During the Fall of 2019, I worked in the role of UX Librarian for the University of Manitoba Libraries. I collaborated with the Communications Librarian and developers employed by the Libraries to update our homepage. As the Libraries did not have specific staff members dedicated to maintaining the landing page, it had become a collection of different buttons, fonts, and colours. This made it challenging for users to navigate, and aesthetically unappealing.
The 2018 update to the UM visual identity included new shades of blue that can be integrated into the design. However, the UM visual identity document states that the traditional brown and gold colors should still take precedence in the overall design of any UM web page.
At this time, the entire university website was undergoing a design overhaul. The Libraries were scheduled to redesign our web pages in 2020; in the meantime, this design update was intended to improve the overall aesthetic of our homepage, and to begin incorporating elements from parts of the UM website that had already been updated.
The button and cards pictured above were taken from updated pages on the university homepage, and were used as inspiration for this redesign.
Exploring Icon Options
One priority for this project was to update the icons at the top of the page, some of which appeared pixelated and distorted.
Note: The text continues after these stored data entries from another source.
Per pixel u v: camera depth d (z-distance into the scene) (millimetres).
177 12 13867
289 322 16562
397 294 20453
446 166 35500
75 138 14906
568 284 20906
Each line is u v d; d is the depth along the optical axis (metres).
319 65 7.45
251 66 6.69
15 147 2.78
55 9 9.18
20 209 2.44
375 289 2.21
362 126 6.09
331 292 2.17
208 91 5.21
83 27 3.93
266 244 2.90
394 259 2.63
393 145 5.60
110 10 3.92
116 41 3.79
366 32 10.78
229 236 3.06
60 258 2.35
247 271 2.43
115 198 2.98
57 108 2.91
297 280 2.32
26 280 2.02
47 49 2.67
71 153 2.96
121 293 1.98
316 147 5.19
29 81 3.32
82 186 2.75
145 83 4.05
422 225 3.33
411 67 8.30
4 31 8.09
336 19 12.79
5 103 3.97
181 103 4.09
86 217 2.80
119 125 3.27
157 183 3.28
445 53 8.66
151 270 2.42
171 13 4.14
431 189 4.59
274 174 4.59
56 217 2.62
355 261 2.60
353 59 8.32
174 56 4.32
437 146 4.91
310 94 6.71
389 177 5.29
Using icons from The Noun Project, I presented a variety of icon options to the team members involved in this project.
We quickly decided that the text accompanying the icons did not need to be a different color to indicate a link, as the icons themselves suggest a clickable component.
We settled on minimal icons drawn in outline, pictured below. As these icons occupy the top of the page, we decided that there was no need to make them stand out visually.
As we were aware that more extensive redesign work would be completed on all Libraries webpages during 2020, we did not make drastic changes to key links and components. The updated design improved the aesthetics of our landing page, while not requiring our users to relearn the locations of their most used buttons and pages.